WORK INSTRUCTION:
Transcribe the following entries letter for letter, without the pictures.

SOURCE RECORDS:
....................
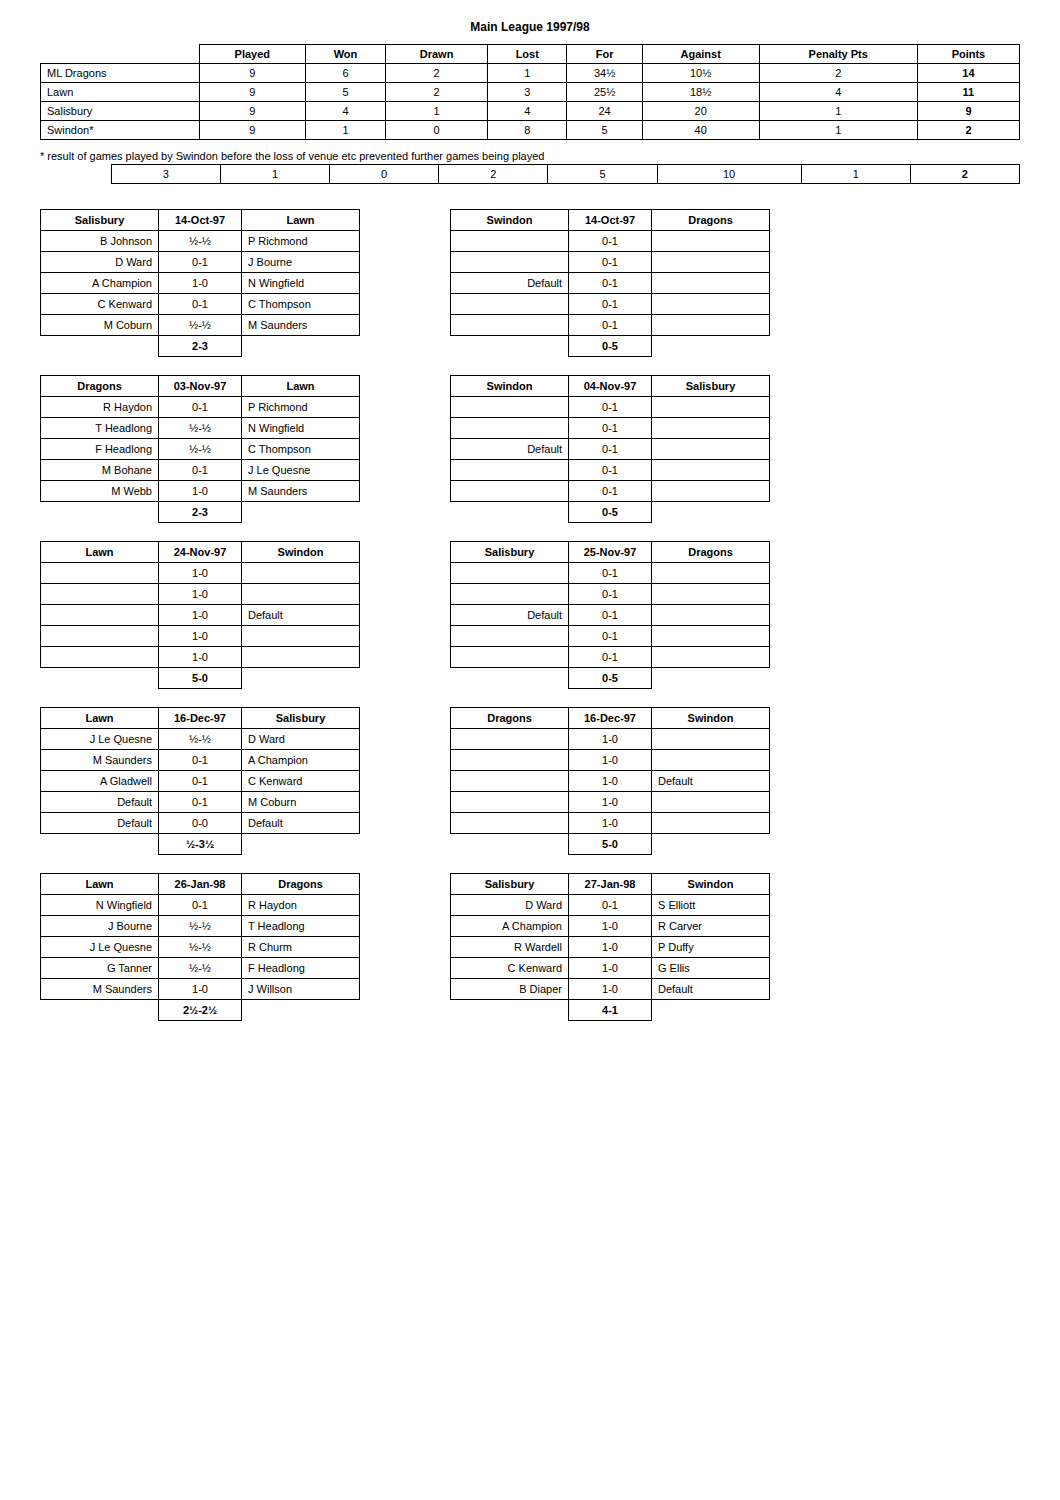Main League 1997/98
| | Played | Won | Drawn | Lost | For | Against | Penalty Pts | Points |
| --- | --- | --- | --- | --- | --- | --- | --- | --- |
| ML Dragons | 9 | 6 | 2 | 1 | 34½ | 10½ | 2 | 14 |
| Lawn | 9 | 5 | 2 | 3 | 25½ | 18½ | 4 | 11 |
| Salisbury | 9 | 4 | 1 | 4 | 24 | 20 | 1 | 9 |
| Swindon* | 9 | 1 | 0 | 8 | 5 | 40 | 1 | 2 |
* result of games played by Swindon before the loss of venue etc prevented further games being played
| | 3 | 1 | 0 | 2 | 5 | 10 | 1 | 2 |
| Salisbury | 14-Oct-97 | Lawn |
| B Johnson | ½-½ | P Richmond |
| D Ward | 0-1 | J Bourne |
| A Champion | 1-0 | N Wingfield |
| C Kenward | 0-1 | C Thompson |
| M Coburn | ½-½ | M Saunders |
| | 2-3 | |
| Swindon | 14-Oct-97 | Dragons |
| | 0-1 | |
| | 0-1 | |
| Default | 0-1 | |
| | 0-1 | |
| | 0-1 | |
| | 0-5 | |
| Dragons | 03-Nov-97 | Lawn |
| R Haydon | 0-1 | P Richmond |
| T Headlong | ½-½ | N Wingfield |
| F Headlong | ½-½ | C Thompson |
| M Bohane | 0-1 | J Le Quesne |
| M Webb | 1-0 | M Saunders |
| | 2-3 | |
| Swindon | 04-Nov-97 | Salisbury |
| | 0-1 | |
| | 0-1 | |
| Default | 0-1 | |
| | 0-1 | |
| | 0-1 | |
| | 0-5 | |
| Lawn | 24-Nov-97 | Swindon |
| | 1-0 | |
| | 1-0 | |
| | 1-0 | Default |
| | 1-0 | |
| | 1-0 | |
| | 5-0 | |
| Salisbury | 25-Nov-97 | Dragons |
| | 0-1 | |
| | 0-1 | |
| Default | 0-1 | |
| | 0-1 | |
| | 0-1 | |
| | 0-5 | |
| Lawn | 16-Dec-97 | Salisbury |
| J Le Quesne | ½-½ | D Ward |
| M Saunders | 0-1 | A Champion |
| A Gladwell | 0-1 | C Kenward |
| Default | 0-1 | M Coburn |
| Default | 0-0 | Default |
| | ½-3½ | |
| Dragons | 16-Dec-97 | Swindon |
| | 1-0 | |
| | 1-0 | |
| | 1-0 | Default |
| | 1-0 | |
| | 1-0 | |
| | 5-0 | |
| Lawn | 26-Jan-98 | Dragons |
| N Wingfield | 0-1 | R Haydon |
| J Bourne | ½-½ | T Headlong |
| J Le Quesne | ½-½ | R Churm |
| G Tanner | ½-½ | F Headlong |
| M Saunders | 1-0 | J Willson |
| | 2½-2½ | |
| Salisbury | 27-Jan-98 | Swindon |
| D Ward | 0-1 | S Elliott |
| A Champion | 1-0 | R Carver |
| R Wardell | 1-0 | P Duffy |
| C Kenward | 1-0 | G Ellis |
| B Diaper | 1-0 | Default |
| | 4-1 | |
....................
EXERCISE RESPONSE:
Main League 1997/98
| | Played | Won | Drawn | Lost | For | Against | Penalty Pts | Points |
| --- | --- | --- | --- | --- | --- | --- | --- | --- |
| ML Dragons | 9 | 6 | 2 | 1 | 34½ | 10½ | 2 | 14 |
| Lawn | 9 | 5 | 2 | 3 | 25½ | 18½ | 4 | 11 |
| Salisbury | 9 | 4 | 1 | 4 | 24 | 20 | 1 | 9 |
| Swindon* | 9 | 1 | 0 | 8 | 5 | 40 | 1 | 2 |
* result of games played by Swindon before the loss of venue etc prevented further games being played
| | 3 | 1 | 0 | 2 | 5 | 10 | 1 | 2 |
| Salisbury | 14-Oct-97 | Lawn |
| B Johnson | ½-½ | P Richmond |
| D Ward | 0-1 | J Bourne |
| A Champion | 1-0 | N Wingfield |
| C Kenward | 0-1 | C Thompson |
| M Coburn | ½-½ | M Saunders |
| | 2-3 | |
| Swindon | 14-Oct-97 | Dragons |
| | 0-1 | |
| | 0-1 | |
| Default | 0-1 | |
| | 0-1 | |
| | 0-1 | |
| | 0-5 | |
| Dragons | 03-Nov-97 | Lawn |
| R Haydon | 0-1 | P Richmond |
| T Headlong | ½-½ | N Wingfield |
| F Headlong | ½-½ | C Thompson |
| M Bohane | 0-1 | J Le Quesne |
| M Webb | 1-0 | M Saunders |
| | 2-3 | |
| Swindon | 04-Nov-97 | Salisbury |
| | 0-1 | |
| | 0-1 | |
| Default | 0-1 | |
| | 0-1 | |
| | 0-1 | |
| | 0-5 | |
| Lawn | 24-Nov-97 | Swindon |
| | 1-0 | |
| | 1-0 | |
| | 1-0 | Default |
| | 1-0 | |
| | 1-0 | |
| | 5-0 | |
| Salisbury | 25-Nov-97 | Dragons |
| | 0-1 | |
| | 0-1 | |
| Default | 0-1 | |
| | 0-1 | |
| | 0-1 | |
| | 0-5 | |
| Lawn | 16-Dec-97 | Salisbury |
| J Le Quesne | ½-½ | D Ward |
| M Saunders | 0-1 | A Champion |
| A Gladwell | 0-1 | C Kenward |
| Default | 0-1 | M Coburn |
| Default | 0-0 | Default |
| | ½-3½ | |
| Dragons | 16-Dec-97 | Swindon |
| | 1-0 | |
| | 1-0 | |
| | 1-0 | Default |
| | 1-0 | |
| | 1-0 | |
| | 5-0 | |
| Lawn | 26-Jan-98 | Dragons |
| N Wingfield | 0-1 | R Haydon |
| J Bourne | ½-½ | T Headlong |
| J Le Quesne | ½-½ | R Churm |
| G Tanner | ½-½ | F Headlong |
| M Saunders | 1-0 | J Willson |
| | 2½-2½ | |
| Salisbury | 27-Jan-98 | Swindon |
| D Ward | 0-1 | S Elliott |
| A Champion | 1-0 | R Carver |
| R Wardell | 1-0 | P Duffy |
| C Kenward | 1-0 | G Ellis |
| B Diaper | 1-0 | Default |
| | 4-1 | |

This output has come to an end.